_Text section_.
####################
The competitive contracting job is not over when the initial deal is struck. District officials have a clear duty to ensure that the contractor meets the specifications they have laid out in the RFP and the signed contract. Indeed, the individuals assigned to ensure that the contractor meets the district’s needs and contract provisions should be selected while the RFP is being assembled. This will give the eventual contract monitor the opportunity to develop an institutional memory of the particular contracting process, the personalities involved and the responsibilities of each party in the final contract.

It is important that the contract monitor have no conflict of interest. That is, oversight must be conducted by an individual with nothing to lose or gain personally from measuring and reporting on the performance of the contractor. For example, a district cannot fully rely on information about a contractor’s performance from an observer who has close friends or relatives who either lost or received their jobs because of privatization.

John Rehfuss, author of the Reason Foundation’s “Designing an Effective Bidding and Monitoring System to Minimize Problems in Competitive Contracting,” suggests that rather than using a monitor from the school department that originally provided the service, districts consider using “centralized monitors” who work in the contracting office, “usually the purchasing or procurement office.” He argues that although these monitors may be less familiar with the operational details of the service, they tend to be very familiar with the contract itself. “Being more removed from the program,” Rehfuss observes, “they are more likely to be disinterested, objective monitors and treat contractors more consistently.” Rehfuss argues that good centralized monitors ultimately “can become the basis of an experienced cadre of contracting officers” and reduce the “possibility of collusion between [district] program officers and the contractor.”
####################
_Information shown_.
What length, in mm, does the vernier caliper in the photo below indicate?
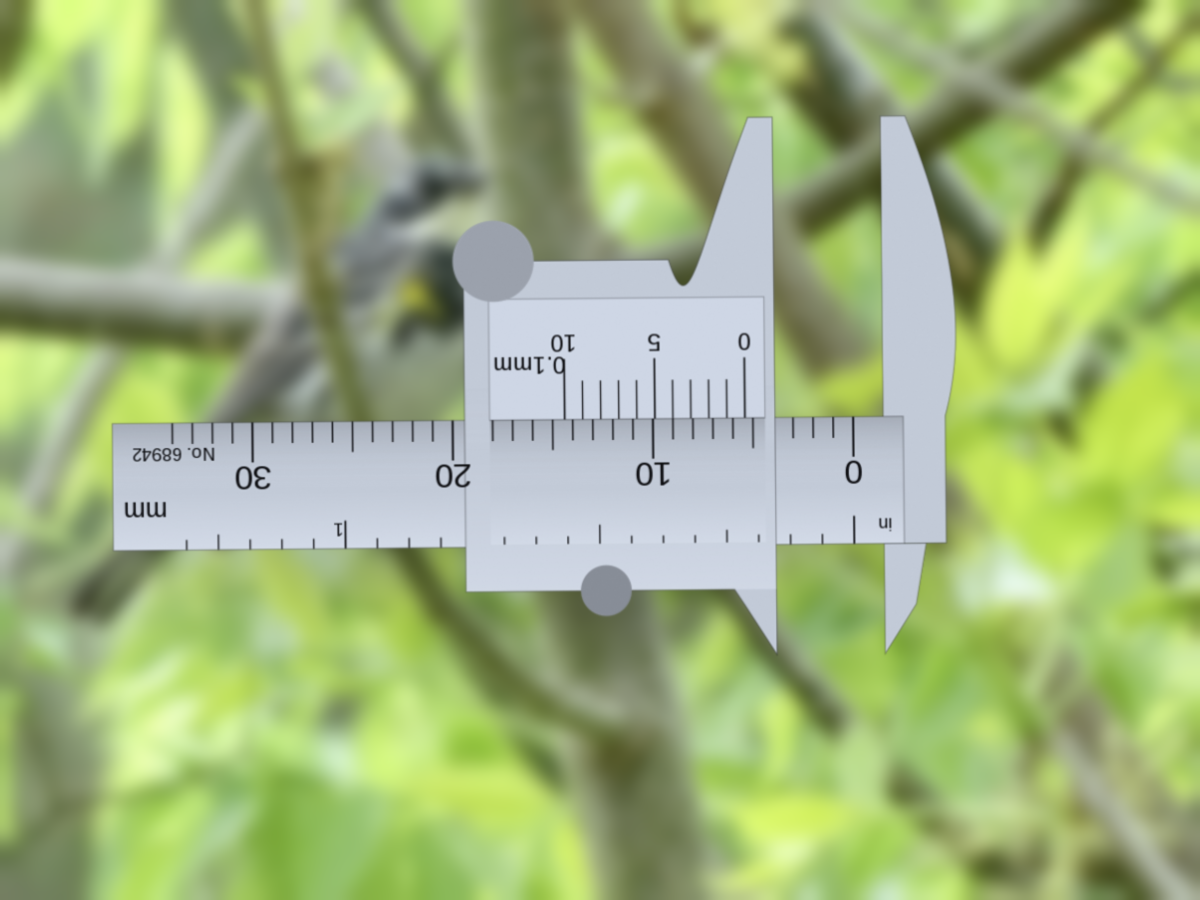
####################
_Problem 1_.
Answer these questions from the contract monitoring text, each on its own line:
(a) When should the individuals assigned to oversee the contractor be selected?
(b) What must the contract monitor have no conflict of?
(c) In which office do Rehfuss's "centralized monitors" usually work?
_Problem 2_.
List everything the contract monitoring text says the eventual contract monitor can develop an institutional memory of.

_Written reply 1_.
(a) While the RFP is being assembled.
(b) Interest; the monitor must have no conflict of interest.
(c) The purchasing or procurement office.

_Written reply 2_.
- The particular contracting process
- The personalities involved
- The responsibilities of each party in the final contract